I just drove 3 hours in mine today I guess I should have said usually I decided to tow my tow behind grinder and some long drawn out hills had me thumbing in the higher ranges! But on both my trucks 6th or high 1st gear will take off from a dead stop loaded so if I thumb it is only to pull a hill or downshift to slow speed down hill to keep brakes cool.
The main thing is all trucks are different and I drove a real nice sterling crane last year
that thing had me looking like a novice but the owner could hit every gear bam bam bam.
I don't care if you are a terrific truck driver with millions of miles you have to learn you truck!


----------



## Rookie1

ropensaddle said:


> Now get in my r-modle Mack twin stick 5 reverse gears 10 forward two sticks hmmmm
> took me a little time to get er right but really I do it the same it has plenty power to stay in high without lugging even loaded and the low is great off road but the 5 reverse kicks arse lol!



Oh man Rope I used to drive a Mack with that setup. It was the best dumptruck I drove in the city. Nothing could stop it. Set me up for a few years later when I had to drive a 4x4 Kenworth. 16 forward and 4 reverse. That took some learning there. Too bad that soon truckers will never know what a twinstick is and soon what a clutch is with Allisons getting popular.


----------



## TDunk

ropensaddle said:


> Now get in my r-modle Mack twin stick 5 reverse gears 10 forward two sticks hmmmm
> took me a little time to get er right but really I do it the same it has plenty power to stay in high without lugging even loaded and the low is great off road but the 5 reverse kicks arse lol!



There are people around here that still drive those, mainly dump trucks. But you can't beat those things.


----------



## ropensaddle

TDunk said:


> There are people around here that still drive those, mainly dump trucks. But you can't beat those things.
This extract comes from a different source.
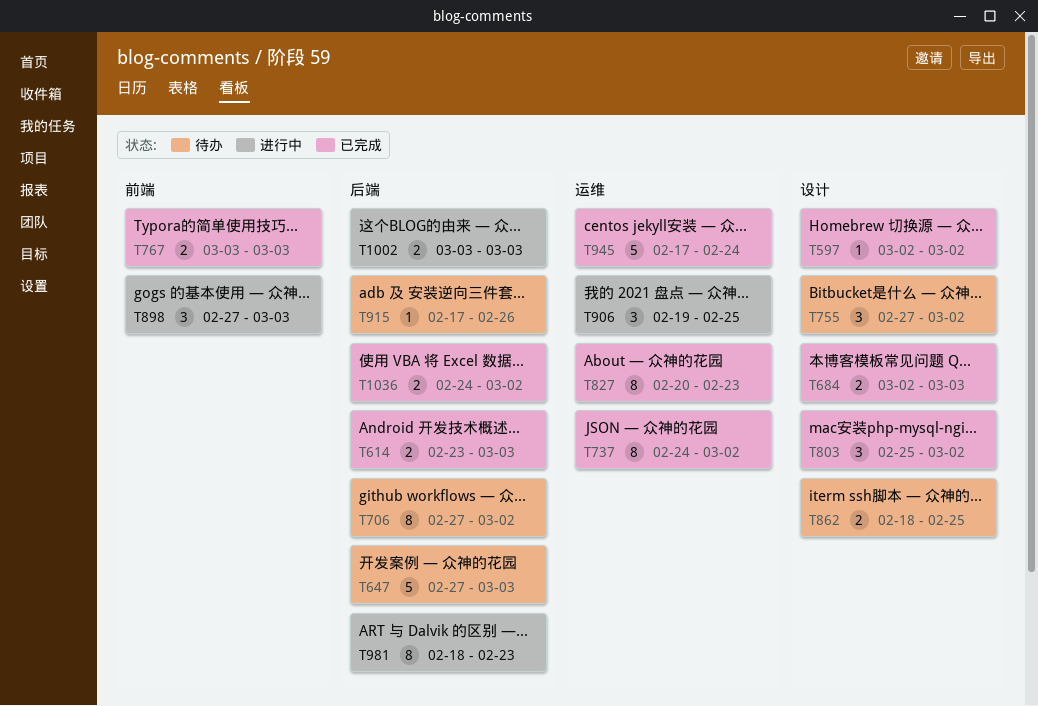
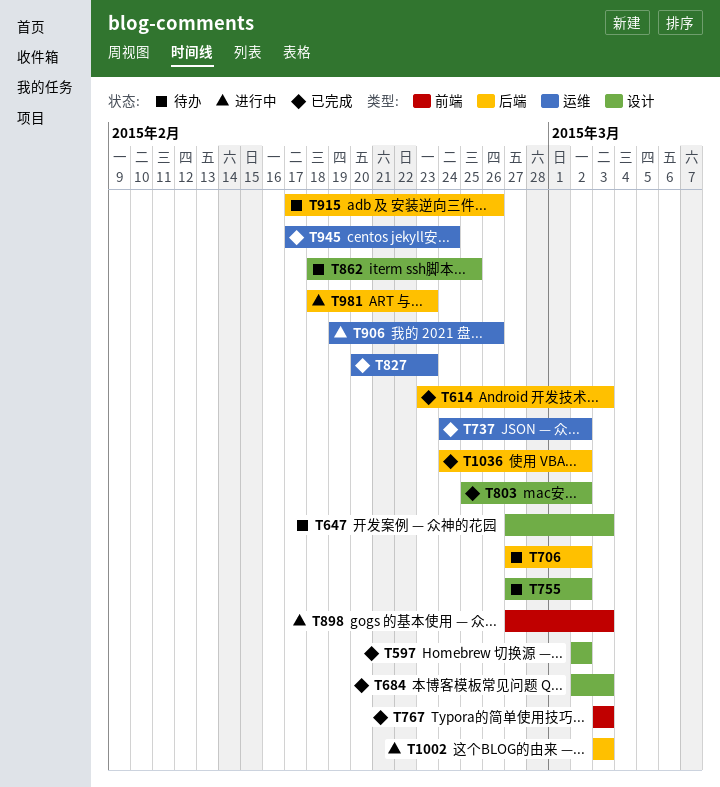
T647, label: 后端 -> 设计
T906, due: Feb 25 -> Feb 26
Yup there tough camel back suspension mine is a grapple it is definitely not a beauty but boy howdy it sure is a beast. Every time I get in it I get a tude and start thinking of mad max movies lol. No one wants to play


----------



## TDunk

ropensaddle said:


> Yup there tough camel back suspension mine is a grapple it is definitely not a beauty but boy howdy it sure is a beast. Every time I get in it I get a tude and start thinking of mad max movies lol. No one wants to play



They definitely don't have a good ride, but other than replacing the elephants feet once and a while and the trunion bushings every once in a great while, they are rock solid. I knew how to turn to old macks up even before i could drive there twin stick. People now a days see a big truck smoke they think is old and worn out, little do they know it just raw power (unless they know trucks)


----------



## wahlturfcare

Kaptain, i m from the des moines area and can show you how to run it sometime if you need. I have a f 450 with a 2 speed setup and used to have a 2 ton. Just private message me if you need any training.


----------



## Kaptain_K

Howdy Wahlturfcare,
I've seen your name around for several years....hope biz is good!
I think I've got enough great advice here, I just wasn't sure if I was breaking any cardinal rules on using a 2-speed rear. Sounds like i'm doing just fine, a little grinding can be normal, not split-shifting up and down every time is fine, and most of all, each truck is different, so just get to know it....I can do that! Thanks for the offer! 
~Kaptain


----------



## Big Jim

B model Macks 4 ever.When you can split em with 1 hand (right arm )on the aux. box and the other (left arm ) thru the steering wheel on the main double clutching em up your a driver.Showing my age here now.
Our old F700 bucket has a electric 2 speed rear.Only time we split it is when were loaded or towing.Just try splittin the higher gears.Bring the rs up in low range ,stump on the clutch while pulling up the button ,listen for the click with a slight a grind and you should be in high range.DONT try and rush the shift or the high range fork in the rear wont have time to engage and you will miss the shift.When down shifting lug it down ,step on the clutch whack the throttle push button down and listen I repeat listen for the click/grind to happen and you should be in low range.Practice makes a driver.SMOOTH is the key to holding a drive train together.
Big Jim


----------